Decision confirms that California must also take action to protect communities now

Sacramento, CA: Slamming the Trump administration’s repudiation of science, today the 9th Circuit Court of Appeals ordered the U.S. Environmental Protection Agency to adopt a nationwide ban of the brain-harming pesticide chlorpyrifos, which is widely used on California fields. The court supported the findings of EPA scientists, ruling that the EPA must act to protect the health of children from residues on food, contaminated water and drift into homes in agricultural communities. With science and the courts on their side, California farmworker community leaders called on state officials to immediately protect residents by suspending chlorpyrifos use in California.

The court’s ruling comes sixteen months after disgraced former Trump EPA Administrator Scott Pruitt refused to ban chlorpyrifos, defying his own scientists’ findings that any use of chlorpyrifos on food crops results in unacceptable exposure to children and pregnant women, including up to 14,000 percent higher than levels considered safe for children ages 1-2 years old.

Dataset items:
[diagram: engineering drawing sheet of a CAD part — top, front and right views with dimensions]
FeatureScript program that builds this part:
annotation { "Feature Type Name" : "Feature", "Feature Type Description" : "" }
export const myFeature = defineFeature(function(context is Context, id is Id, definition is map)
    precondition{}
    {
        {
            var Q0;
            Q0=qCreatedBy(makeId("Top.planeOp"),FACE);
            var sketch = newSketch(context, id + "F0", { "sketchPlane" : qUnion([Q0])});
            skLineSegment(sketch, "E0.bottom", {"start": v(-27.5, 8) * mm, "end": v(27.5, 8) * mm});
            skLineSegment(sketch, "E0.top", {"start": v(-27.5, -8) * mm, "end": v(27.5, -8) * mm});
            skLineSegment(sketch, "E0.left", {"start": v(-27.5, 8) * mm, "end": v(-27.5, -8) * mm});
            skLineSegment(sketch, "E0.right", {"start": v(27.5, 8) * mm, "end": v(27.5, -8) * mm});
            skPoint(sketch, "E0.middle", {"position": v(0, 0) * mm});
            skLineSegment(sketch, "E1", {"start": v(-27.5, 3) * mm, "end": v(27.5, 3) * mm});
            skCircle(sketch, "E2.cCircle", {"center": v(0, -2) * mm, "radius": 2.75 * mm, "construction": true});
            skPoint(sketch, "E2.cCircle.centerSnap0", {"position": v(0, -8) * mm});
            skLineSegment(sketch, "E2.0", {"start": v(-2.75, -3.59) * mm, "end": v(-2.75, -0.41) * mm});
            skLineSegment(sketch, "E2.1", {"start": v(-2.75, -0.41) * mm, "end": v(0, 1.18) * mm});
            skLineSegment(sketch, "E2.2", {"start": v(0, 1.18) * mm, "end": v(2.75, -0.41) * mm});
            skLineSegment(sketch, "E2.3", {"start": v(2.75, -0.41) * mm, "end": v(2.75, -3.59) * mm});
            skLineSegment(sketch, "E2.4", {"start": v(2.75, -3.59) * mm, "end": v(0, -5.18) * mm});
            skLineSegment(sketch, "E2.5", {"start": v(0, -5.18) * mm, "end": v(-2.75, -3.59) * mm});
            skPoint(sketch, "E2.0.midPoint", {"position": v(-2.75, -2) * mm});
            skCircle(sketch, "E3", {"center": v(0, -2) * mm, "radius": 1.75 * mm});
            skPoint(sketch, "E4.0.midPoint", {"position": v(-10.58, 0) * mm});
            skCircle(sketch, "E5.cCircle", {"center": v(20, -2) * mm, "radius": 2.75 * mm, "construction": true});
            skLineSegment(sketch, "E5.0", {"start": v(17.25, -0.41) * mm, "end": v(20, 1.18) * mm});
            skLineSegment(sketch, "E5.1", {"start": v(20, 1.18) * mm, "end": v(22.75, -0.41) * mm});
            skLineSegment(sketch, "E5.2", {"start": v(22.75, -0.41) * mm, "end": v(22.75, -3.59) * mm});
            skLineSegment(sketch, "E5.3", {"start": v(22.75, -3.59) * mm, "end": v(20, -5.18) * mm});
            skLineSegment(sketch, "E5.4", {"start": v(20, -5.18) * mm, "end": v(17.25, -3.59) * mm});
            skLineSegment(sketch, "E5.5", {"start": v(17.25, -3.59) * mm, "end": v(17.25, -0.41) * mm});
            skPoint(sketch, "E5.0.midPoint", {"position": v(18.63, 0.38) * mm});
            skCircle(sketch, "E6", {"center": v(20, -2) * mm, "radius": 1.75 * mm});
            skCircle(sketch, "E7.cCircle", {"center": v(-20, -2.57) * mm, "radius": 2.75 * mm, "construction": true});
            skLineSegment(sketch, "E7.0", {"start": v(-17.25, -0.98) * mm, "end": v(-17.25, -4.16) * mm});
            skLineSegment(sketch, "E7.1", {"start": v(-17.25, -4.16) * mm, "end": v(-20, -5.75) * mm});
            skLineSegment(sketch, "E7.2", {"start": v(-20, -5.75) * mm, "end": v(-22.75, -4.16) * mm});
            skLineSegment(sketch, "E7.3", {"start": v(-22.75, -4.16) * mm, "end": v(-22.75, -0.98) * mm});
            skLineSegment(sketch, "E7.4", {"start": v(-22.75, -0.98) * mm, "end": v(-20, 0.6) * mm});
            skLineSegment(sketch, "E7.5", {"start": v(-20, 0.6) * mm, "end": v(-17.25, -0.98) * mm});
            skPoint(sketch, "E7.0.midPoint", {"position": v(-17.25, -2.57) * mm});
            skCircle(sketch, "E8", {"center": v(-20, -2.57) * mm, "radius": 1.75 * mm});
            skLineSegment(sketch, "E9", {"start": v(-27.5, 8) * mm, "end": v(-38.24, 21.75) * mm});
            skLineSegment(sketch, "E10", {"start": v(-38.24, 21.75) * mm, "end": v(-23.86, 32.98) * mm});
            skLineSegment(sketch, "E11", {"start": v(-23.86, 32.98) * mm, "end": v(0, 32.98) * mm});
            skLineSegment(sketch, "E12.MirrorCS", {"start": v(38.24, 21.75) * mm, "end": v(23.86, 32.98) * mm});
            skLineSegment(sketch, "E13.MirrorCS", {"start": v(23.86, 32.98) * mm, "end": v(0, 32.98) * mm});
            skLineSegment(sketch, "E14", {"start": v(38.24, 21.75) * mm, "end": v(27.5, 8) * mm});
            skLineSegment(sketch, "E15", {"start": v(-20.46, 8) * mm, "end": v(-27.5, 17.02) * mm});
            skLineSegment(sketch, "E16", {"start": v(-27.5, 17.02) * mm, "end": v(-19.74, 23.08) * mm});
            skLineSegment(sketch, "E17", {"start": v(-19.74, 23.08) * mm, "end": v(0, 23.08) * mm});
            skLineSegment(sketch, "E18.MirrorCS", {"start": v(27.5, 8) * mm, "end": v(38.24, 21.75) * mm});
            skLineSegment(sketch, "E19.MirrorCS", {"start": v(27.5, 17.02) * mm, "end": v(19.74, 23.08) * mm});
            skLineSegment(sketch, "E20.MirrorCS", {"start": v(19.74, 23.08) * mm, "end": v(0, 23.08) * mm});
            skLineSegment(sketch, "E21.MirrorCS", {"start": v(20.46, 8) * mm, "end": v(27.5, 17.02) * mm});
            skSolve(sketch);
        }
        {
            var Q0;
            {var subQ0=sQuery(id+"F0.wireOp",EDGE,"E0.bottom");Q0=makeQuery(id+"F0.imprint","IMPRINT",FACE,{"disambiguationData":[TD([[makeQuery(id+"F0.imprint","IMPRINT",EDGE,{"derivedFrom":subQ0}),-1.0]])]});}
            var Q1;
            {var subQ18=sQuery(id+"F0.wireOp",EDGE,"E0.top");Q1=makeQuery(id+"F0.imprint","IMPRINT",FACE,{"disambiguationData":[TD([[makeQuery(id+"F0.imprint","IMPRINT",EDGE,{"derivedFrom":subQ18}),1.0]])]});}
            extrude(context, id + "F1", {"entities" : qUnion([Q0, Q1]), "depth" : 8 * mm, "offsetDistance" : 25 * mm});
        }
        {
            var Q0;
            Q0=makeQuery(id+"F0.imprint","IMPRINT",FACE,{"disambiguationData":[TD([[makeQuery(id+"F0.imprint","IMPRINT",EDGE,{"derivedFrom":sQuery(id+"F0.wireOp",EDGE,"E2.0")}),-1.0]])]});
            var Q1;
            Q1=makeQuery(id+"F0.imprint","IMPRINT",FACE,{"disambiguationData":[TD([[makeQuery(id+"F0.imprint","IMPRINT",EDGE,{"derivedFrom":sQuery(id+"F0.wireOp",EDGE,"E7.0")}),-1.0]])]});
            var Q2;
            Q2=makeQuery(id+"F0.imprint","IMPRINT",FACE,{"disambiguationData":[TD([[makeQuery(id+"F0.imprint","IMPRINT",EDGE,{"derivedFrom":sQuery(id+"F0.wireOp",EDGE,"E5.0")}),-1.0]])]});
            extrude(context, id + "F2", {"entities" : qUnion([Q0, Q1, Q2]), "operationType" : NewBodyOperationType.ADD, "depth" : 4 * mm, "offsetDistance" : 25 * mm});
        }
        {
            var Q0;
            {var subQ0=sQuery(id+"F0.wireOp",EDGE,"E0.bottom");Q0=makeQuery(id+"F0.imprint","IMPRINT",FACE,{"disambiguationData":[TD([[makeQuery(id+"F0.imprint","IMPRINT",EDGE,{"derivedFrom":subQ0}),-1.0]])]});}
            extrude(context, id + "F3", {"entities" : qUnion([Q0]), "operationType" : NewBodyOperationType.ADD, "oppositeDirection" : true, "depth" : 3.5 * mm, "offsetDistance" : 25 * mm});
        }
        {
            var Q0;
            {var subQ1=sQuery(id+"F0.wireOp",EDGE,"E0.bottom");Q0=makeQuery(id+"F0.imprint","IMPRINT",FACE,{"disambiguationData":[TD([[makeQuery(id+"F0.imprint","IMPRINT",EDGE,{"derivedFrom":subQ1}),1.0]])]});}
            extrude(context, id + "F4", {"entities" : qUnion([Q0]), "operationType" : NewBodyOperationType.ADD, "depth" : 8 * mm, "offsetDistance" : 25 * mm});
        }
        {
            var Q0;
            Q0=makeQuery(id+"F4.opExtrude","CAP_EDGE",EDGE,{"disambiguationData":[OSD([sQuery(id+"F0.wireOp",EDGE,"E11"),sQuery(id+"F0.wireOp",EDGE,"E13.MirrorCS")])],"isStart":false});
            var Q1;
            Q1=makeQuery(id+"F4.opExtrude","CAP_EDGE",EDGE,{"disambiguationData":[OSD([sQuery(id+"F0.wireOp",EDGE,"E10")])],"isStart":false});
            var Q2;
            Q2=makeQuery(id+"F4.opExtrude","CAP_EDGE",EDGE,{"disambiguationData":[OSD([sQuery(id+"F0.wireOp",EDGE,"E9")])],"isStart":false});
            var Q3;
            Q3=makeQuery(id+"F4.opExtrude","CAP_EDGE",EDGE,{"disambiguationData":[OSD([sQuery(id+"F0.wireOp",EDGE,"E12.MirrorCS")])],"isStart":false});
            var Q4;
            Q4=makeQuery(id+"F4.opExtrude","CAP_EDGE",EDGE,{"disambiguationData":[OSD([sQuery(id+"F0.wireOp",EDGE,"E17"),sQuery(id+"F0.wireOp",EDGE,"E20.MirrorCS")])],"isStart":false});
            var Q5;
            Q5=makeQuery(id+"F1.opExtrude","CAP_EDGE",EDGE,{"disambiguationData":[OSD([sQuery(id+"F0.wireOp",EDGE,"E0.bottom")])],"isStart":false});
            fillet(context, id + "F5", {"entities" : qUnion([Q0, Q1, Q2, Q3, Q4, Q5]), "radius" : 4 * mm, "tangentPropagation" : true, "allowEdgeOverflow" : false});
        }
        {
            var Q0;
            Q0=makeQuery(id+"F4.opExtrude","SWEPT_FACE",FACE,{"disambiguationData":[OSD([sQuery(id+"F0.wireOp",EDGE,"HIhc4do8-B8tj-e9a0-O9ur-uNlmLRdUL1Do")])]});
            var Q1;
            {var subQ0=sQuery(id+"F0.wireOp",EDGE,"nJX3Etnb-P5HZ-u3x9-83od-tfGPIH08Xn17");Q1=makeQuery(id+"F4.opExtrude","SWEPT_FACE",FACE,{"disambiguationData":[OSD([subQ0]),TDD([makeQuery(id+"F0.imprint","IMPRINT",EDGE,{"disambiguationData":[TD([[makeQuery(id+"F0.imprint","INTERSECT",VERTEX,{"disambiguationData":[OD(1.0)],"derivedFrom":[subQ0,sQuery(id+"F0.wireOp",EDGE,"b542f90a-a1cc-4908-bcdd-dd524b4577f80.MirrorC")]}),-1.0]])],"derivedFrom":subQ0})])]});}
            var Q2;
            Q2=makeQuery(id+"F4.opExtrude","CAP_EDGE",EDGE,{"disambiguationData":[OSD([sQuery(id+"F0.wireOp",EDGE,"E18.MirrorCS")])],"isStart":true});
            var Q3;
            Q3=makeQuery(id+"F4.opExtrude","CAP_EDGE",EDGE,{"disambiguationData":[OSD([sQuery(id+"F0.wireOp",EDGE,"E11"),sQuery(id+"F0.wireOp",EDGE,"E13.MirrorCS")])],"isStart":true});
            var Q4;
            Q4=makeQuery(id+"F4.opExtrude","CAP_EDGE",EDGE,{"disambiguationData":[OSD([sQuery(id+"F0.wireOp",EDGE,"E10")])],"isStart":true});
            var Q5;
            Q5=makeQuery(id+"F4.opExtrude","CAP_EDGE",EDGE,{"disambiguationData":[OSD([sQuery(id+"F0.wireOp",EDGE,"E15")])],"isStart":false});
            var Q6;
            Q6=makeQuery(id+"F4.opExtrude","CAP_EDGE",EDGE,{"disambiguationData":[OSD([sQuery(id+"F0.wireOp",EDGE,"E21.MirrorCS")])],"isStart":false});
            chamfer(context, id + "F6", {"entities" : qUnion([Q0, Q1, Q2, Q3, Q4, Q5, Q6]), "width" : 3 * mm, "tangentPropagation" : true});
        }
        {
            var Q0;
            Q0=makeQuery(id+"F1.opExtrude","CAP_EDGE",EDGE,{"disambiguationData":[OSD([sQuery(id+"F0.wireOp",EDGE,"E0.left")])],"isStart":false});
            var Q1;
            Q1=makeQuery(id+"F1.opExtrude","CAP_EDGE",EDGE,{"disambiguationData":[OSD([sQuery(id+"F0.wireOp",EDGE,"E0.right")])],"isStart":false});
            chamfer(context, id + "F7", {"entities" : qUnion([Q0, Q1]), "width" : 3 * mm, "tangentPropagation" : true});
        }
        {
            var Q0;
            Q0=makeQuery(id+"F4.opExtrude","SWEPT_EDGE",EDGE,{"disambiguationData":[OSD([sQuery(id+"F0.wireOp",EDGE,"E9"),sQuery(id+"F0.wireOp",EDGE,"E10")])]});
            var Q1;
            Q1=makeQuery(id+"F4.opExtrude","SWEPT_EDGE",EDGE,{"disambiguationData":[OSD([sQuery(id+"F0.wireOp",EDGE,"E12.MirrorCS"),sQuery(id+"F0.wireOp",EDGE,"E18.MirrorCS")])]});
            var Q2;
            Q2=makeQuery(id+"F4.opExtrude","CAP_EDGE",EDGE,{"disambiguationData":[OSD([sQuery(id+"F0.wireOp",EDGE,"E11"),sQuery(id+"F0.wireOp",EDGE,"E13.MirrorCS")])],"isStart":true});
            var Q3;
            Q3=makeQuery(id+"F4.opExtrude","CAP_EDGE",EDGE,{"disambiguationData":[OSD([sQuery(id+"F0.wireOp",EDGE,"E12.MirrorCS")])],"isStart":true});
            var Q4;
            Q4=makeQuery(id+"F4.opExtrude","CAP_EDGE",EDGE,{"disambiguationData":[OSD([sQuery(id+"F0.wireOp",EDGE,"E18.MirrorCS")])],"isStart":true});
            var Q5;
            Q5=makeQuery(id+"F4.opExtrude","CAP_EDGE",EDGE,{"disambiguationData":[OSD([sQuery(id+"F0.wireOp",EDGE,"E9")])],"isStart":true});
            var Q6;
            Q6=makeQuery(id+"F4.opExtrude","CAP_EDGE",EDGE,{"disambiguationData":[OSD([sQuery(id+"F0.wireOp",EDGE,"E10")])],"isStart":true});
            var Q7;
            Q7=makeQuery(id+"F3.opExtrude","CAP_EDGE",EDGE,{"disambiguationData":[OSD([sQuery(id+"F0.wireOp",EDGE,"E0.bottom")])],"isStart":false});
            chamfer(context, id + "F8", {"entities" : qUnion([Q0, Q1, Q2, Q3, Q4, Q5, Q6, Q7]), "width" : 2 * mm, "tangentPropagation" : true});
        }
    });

Task to carry out.
According to the text on the chlorpyrifos ruling, on what basis did the 9th Circuit Court of Appeals order the EPA to adopt a nationwide ban of chlorpyrifos?

Written reply.
The court supported the findings of EPA scientists and ruled that the EPA must act to protect the health of children from chlorpyrifos residues on food, contaminated water, and drift into homes in agricultural communities.